No one in Chicago likes our mayor, Rahm Emanuel. An election's coming up and he'll probably get re-elected because he is slick and well-backed by corporate interests. We are afraid of crossing slick corporate-backed dudes. We have this funny feeling that if we reject them, they'll pull their slick corporate money out of our town and everything will immediately rust out and fall apart and our property values will go down and we'll spend the rest of our miserable lives staggering around in burlap smocks.
But it really is true that no one in Chicago likes Rahm. At least, I've never spoken with a single Chicagoan who said, "I like Rahm!" (And though Mayor Daley had many critics, some of them vociferous and most of them justified, you heard lots of people exclaim—sometimes in an apologetic, confessional way—"You know, I love Mayor Daley!")
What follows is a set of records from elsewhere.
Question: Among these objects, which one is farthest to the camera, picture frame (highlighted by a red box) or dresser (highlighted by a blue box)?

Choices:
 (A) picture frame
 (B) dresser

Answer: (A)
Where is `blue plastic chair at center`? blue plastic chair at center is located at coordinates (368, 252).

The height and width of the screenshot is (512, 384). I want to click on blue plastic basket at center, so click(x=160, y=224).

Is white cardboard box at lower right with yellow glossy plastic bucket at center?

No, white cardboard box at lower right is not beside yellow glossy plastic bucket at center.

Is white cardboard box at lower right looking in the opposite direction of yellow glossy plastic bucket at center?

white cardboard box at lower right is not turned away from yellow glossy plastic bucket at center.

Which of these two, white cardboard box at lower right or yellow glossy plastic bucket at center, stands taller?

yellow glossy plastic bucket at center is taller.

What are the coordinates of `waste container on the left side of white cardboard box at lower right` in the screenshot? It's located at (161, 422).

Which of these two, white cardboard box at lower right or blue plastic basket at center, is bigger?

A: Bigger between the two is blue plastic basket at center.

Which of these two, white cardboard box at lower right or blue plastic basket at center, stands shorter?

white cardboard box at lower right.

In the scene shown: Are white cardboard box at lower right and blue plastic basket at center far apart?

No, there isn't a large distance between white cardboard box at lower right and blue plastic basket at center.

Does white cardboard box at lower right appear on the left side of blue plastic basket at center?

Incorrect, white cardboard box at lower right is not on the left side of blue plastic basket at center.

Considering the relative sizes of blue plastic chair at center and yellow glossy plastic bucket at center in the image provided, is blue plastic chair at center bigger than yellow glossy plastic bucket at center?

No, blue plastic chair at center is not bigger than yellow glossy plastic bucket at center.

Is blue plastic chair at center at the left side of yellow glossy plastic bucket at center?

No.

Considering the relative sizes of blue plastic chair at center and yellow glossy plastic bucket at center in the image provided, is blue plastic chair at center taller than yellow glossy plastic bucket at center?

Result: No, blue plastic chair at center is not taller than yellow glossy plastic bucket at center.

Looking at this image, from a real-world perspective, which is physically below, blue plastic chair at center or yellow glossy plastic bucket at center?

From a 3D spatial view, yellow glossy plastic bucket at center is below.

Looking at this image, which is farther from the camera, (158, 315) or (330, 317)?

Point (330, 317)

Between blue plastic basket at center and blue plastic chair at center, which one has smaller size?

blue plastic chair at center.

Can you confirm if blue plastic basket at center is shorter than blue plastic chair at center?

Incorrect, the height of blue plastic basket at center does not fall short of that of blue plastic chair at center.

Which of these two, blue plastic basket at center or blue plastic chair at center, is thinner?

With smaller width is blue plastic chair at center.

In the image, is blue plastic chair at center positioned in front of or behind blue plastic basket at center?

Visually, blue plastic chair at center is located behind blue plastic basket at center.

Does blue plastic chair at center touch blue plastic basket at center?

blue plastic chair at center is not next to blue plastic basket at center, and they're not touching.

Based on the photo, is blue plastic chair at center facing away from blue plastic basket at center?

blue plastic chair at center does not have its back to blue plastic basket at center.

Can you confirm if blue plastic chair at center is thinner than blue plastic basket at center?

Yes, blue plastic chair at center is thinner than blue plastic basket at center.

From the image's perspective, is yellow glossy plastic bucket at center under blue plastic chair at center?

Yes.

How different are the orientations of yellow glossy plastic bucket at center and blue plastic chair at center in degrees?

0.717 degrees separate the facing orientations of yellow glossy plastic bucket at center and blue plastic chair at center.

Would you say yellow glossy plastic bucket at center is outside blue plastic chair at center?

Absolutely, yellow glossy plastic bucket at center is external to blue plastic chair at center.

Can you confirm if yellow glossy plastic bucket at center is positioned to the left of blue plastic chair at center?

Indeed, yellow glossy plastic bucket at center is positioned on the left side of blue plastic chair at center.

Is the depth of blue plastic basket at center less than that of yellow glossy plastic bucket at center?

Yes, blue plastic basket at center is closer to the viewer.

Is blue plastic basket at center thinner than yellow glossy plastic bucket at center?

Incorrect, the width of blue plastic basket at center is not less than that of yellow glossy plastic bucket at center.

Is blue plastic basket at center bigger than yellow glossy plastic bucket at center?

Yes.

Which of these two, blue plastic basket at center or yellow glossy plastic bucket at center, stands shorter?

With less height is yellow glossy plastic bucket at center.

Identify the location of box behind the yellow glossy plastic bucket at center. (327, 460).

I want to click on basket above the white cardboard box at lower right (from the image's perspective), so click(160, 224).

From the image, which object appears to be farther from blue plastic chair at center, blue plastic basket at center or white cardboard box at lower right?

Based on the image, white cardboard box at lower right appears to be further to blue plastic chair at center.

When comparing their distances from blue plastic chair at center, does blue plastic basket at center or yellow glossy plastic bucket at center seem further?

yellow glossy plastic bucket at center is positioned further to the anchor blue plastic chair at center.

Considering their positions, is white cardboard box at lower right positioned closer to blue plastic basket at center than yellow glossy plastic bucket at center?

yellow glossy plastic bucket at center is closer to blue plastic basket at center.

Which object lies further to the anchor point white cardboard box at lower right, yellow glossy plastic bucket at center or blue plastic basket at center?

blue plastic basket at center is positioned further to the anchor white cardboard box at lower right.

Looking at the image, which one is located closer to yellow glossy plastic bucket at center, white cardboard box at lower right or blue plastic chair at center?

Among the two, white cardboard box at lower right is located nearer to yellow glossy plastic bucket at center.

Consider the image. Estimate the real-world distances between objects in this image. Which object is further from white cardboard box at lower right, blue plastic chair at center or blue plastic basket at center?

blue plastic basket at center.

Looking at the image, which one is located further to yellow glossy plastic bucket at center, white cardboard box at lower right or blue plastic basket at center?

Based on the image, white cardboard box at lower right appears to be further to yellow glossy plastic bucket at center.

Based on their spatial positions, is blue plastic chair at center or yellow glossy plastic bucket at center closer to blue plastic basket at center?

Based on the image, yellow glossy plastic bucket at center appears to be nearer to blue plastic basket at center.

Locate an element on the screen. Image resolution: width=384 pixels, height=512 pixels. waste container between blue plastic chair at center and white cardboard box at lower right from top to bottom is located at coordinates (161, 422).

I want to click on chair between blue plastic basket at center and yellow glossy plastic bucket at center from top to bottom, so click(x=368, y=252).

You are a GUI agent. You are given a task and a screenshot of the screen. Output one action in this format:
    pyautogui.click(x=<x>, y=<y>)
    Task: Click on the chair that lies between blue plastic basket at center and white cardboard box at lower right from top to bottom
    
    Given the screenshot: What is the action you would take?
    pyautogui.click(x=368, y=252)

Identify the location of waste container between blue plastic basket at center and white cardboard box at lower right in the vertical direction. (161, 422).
Why does no one like Emanuel?
The old rhetoric professor Jerry Tarver used to talk about a colleague who was "so pompous that he could say 'good morning,' and it seemed as if he was taking credit for it."
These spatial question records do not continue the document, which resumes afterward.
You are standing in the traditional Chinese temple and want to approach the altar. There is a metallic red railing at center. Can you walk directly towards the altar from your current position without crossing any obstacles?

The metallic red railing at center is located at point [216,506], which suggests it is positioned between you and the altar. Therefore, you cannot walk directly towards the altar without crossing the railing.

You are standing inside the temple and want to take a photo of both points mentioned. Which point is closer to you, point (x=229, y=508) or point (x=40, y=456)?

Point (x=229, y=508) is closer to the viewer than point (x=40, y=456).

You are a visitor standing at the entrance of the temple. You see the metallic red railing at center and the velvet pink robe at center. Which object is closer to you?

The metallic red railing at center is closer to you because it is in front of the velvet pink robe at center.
That's not quite it with Rahm. It's not that he carries himself with too much self-love. It's that he regards the rest of us with … well, he seems to talk to his constituents as if he's caught a pair of senseless and not very clean eight-year-old boys fighting in the dirt, and pulled us apart by our hair. Now it's time for a lecture. He's trying to be as patient as he can …
We know the job is frustrating, Rahm, but you begged and begged and begged and begged us for it. And you bought it. And so now you own it. And you can't manage to appear grateful and happy and game, at least some of the time?
No, you're too fed up with the dumb-ass citizenry and its endless naive questions.
Well, we know how you feel, because we're parents too.
So we don't like being talked to like kids.